Yağar mı, yağar… Yağdı işte; hem de temmuzda; üstelik de Güney’i sıcak kavururken…
“Yaz günü temmuzda sen terle ben sileyim” diyen Kerküklü ozan, bilseydi ki temmuzda Erzurum’a kar yağıyor; acaba o türküyü nasıl söylerdi…
Büyüklerimizden çok dinlemişizdir: Erzurum’a 20 temmuzda kar yağdı; diye…
Aslında bizim için bu durum, hiç de sürpriz değil. Zira bu yükseklikteki bir yerleşim birimi, her şeye hazırlıklı olmalıdır.
Bütün dünyaya bakın bakalım ki, iki bin rakımlı kaç şehir var?
Eskiden dört ay yaz’ımız olurdu; şimdi çok şükür iklimler öyle bir değişti ki, ne ilkbaharı yaşıyoruz, ne de sonbaharı…
Kış’tan direk yaz’a geçiyoruz; yazdan da kışa…
Haziran geçti gitti; ama sırtımız güneş görmedi.
Umduk ki, temmuzun şu ilk günleri, güneşle vuslat zamanıdır.
Bu kez kar geldi, dolu geldi bir sabah; hem de yağmurla…
Buna da şükür; beterin beteri var.
Baksanıza Samsun’u, Sinop’u sel aldı götürdü.
Dokuz vatandaşımız sel sularına kapılıp öldü.
Siz dua edin ki Erzurum’a öyle yağmur yağmıyor; yoksa halimiz perişan olur.
Ne altyapımız altyapı, ne üst yapımız düzgün.
Şayet şu Samsun’a yağdığı gibi yağsaydı Erzurum’a, bırakın ucuz atlatmayı, Allah esirgesin belki birkaç haftaya hasar tespiti yapılamazdı.
Pek muhterem başkanlar acayip derecede bozuluyorlar ama neylersiniz ki gerçek: Erzurum’da altyapı, varla yok arasındadır.
Oldum olası belediyeler, hep altyapı yatırımlarından kaçınmışlardır. Çünkü altyapı hizmeti hem çok maliyetlidir, hem de nankördür; yani kısa süre sonra unutulur, kimse görmez. Bu sebeple belediye başkanları, gözle görünür, elle tutulur işlere yönelirler. Ki, bu da çoğu zaman makyaj seviyesinden ileri geçmez.

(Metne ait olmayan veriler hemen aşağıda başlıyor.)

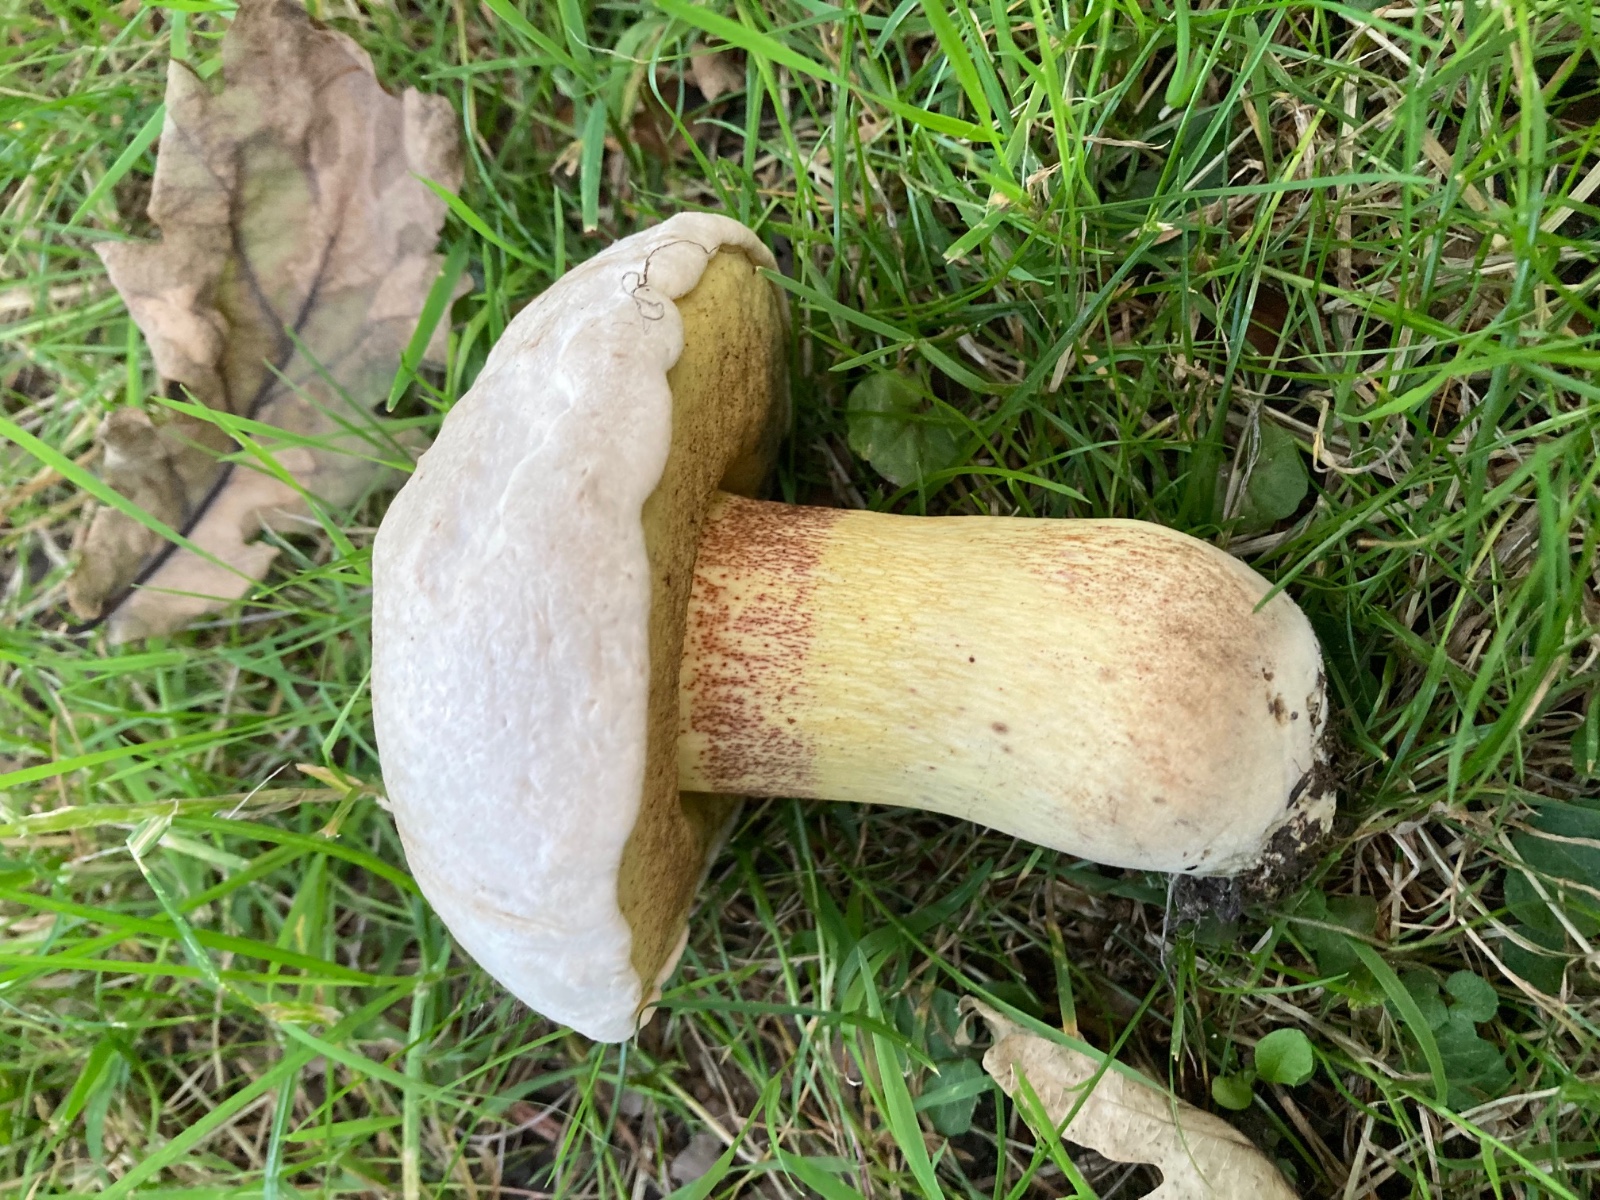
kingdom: Fungi
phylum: Basidiomycota
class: Agaricomycetes
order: Boletales
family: Boletaceae
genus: Caloboletus
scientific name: Caloboletus radicans
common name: rod-rørhat
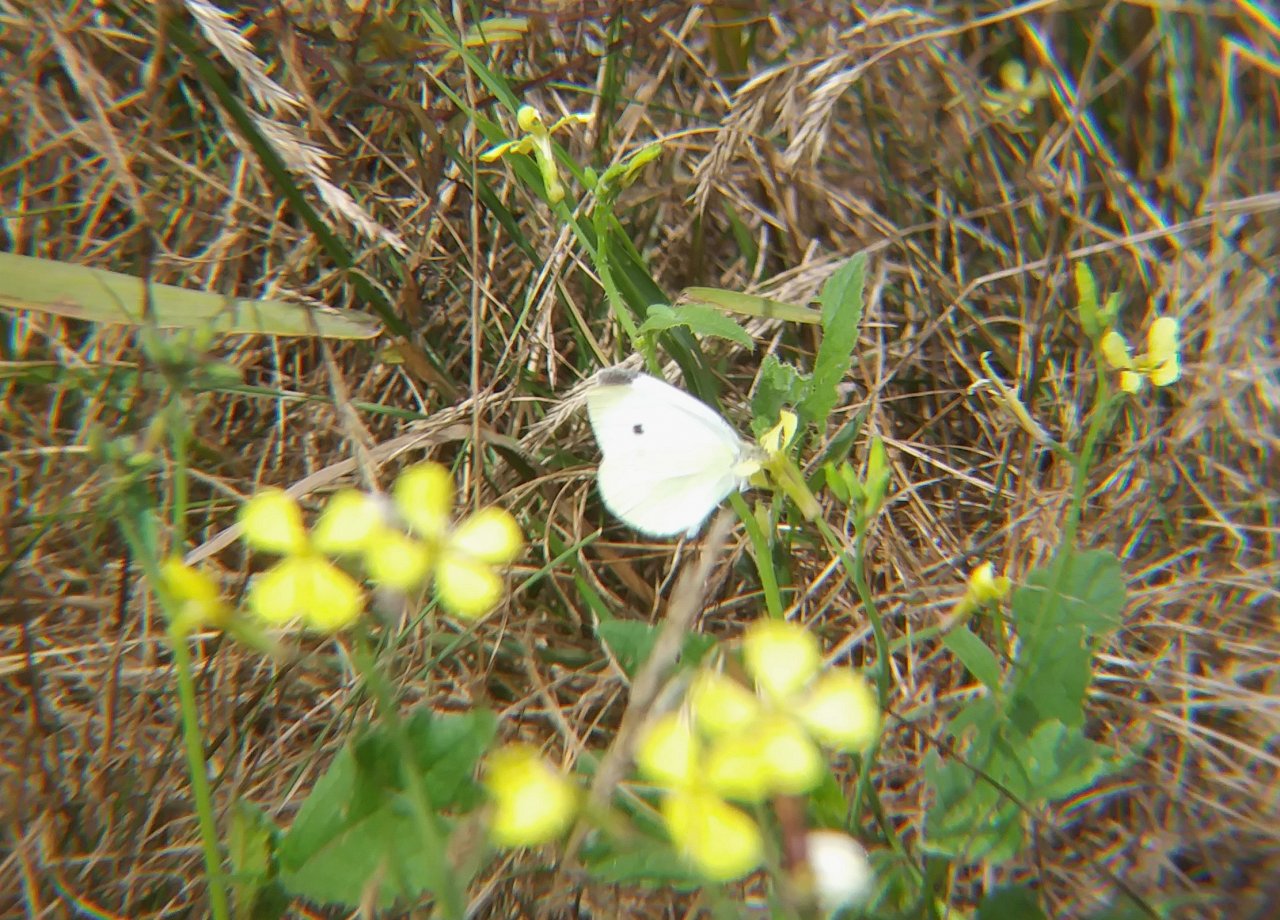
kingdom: Animalia
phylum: Arthropoda
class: Insecta
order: Lepidoptera
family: Pieridae
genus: Pieris
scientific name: Pieris rapae
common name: Cabbage White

Oysa medeni ülkelerde, üst yapı ne denli kaliteli ise, altyapı da o oranda mükemmeldir. Bu, sadece Erzurum’a mahsus bir sorun da değil aslında… Birkaç şehrimiz hariç, ülkedeki bütün şehirler üç aşağı beş yukarı Erzurum gibidir.
Yani altyapı fukarası…
Bereket ki kar, sel gibi azgın, deli-dolu değil. İki metre de yağsa, en fazla yol iz kapanıyor. Bu yüzden kolay kolay kimse kar altında kalıp boğulmuyor. Fakat sel’e dönüşen yağmur öyle mi?
Önüne ne çıkarsa çıksın silip süpürüyor. Hele bir de binaları dere yataklarına yapmışsanız, tıpkı Samsun’da olduğu gibi sel, felakete ve ölüme dönüşüyor.

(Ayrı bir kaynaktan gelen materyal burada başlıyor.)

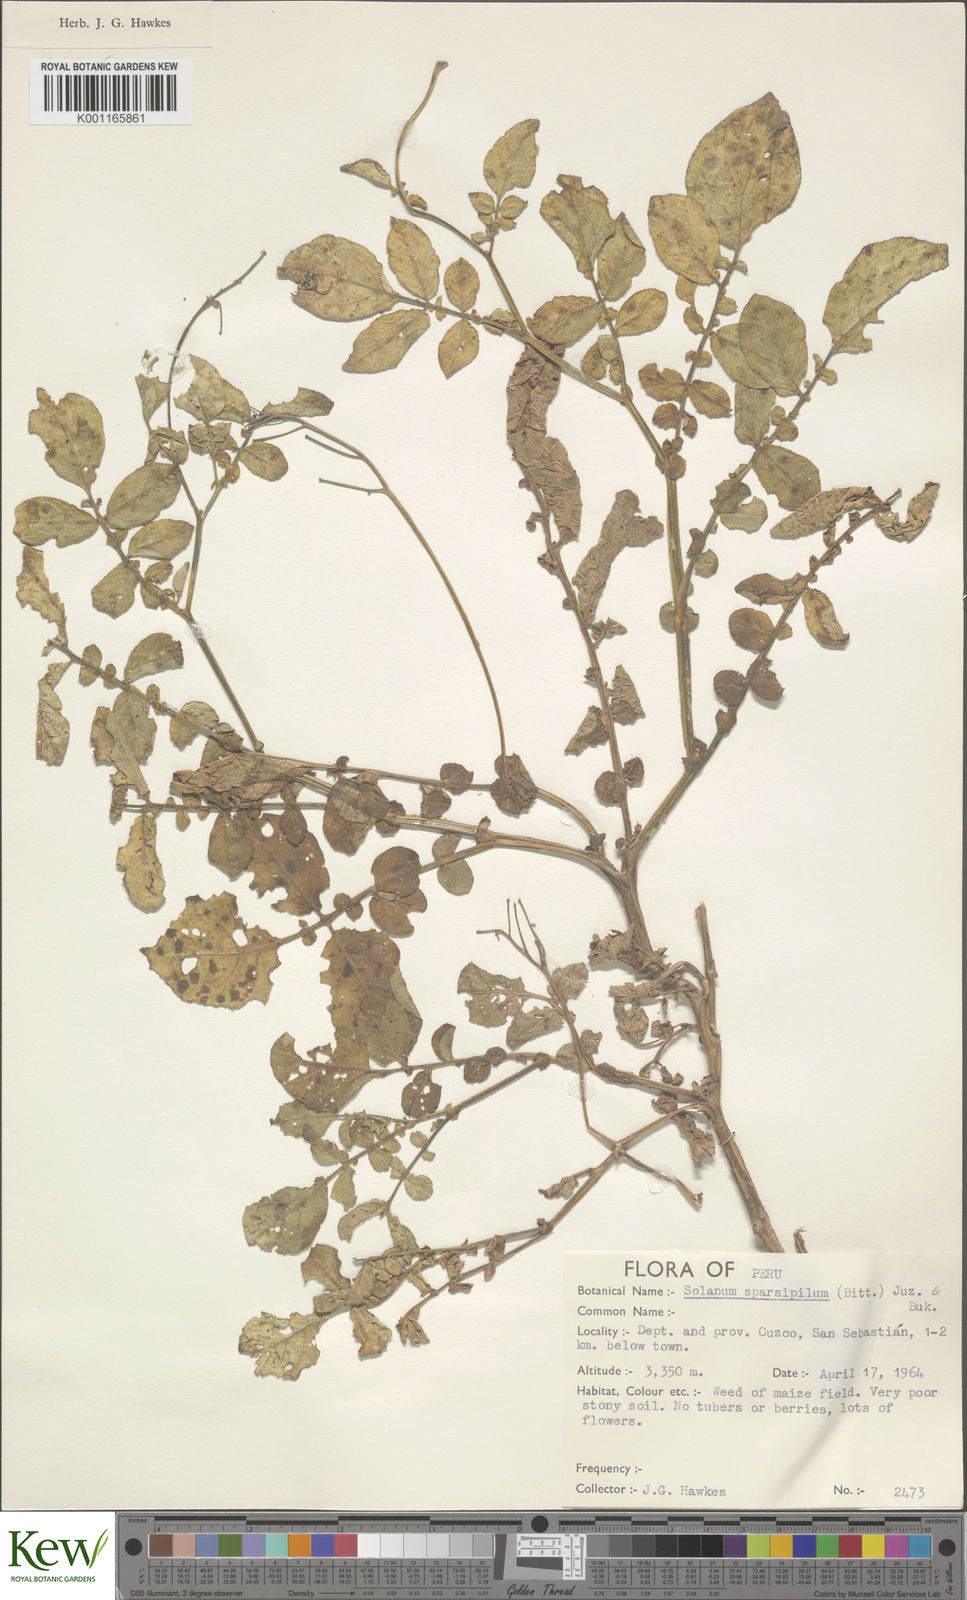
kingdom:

Termometre Muğla ve Antalya’da deniz suyu sıcaklığını otuz gösterirken, aynı saatlerde Erzurum’a dolu’ya bürünmüş kar yağdı.
Ve ben şükrettim: Ya bu şiddette yağmur yağsaydı?
O güzel türkü de söylendiği gibi, yazın kar yağıyor başımıza ama bakın kimse şaşırmıyor.
Öyle ya burası Erzurum…
Yok, yok, “sahipsiz memleket, kar da yağar dolu da” demeyeceğim.
Mevla’dan gelen başımız üstüne, yeter ki bizi gazabıyla sınamasın.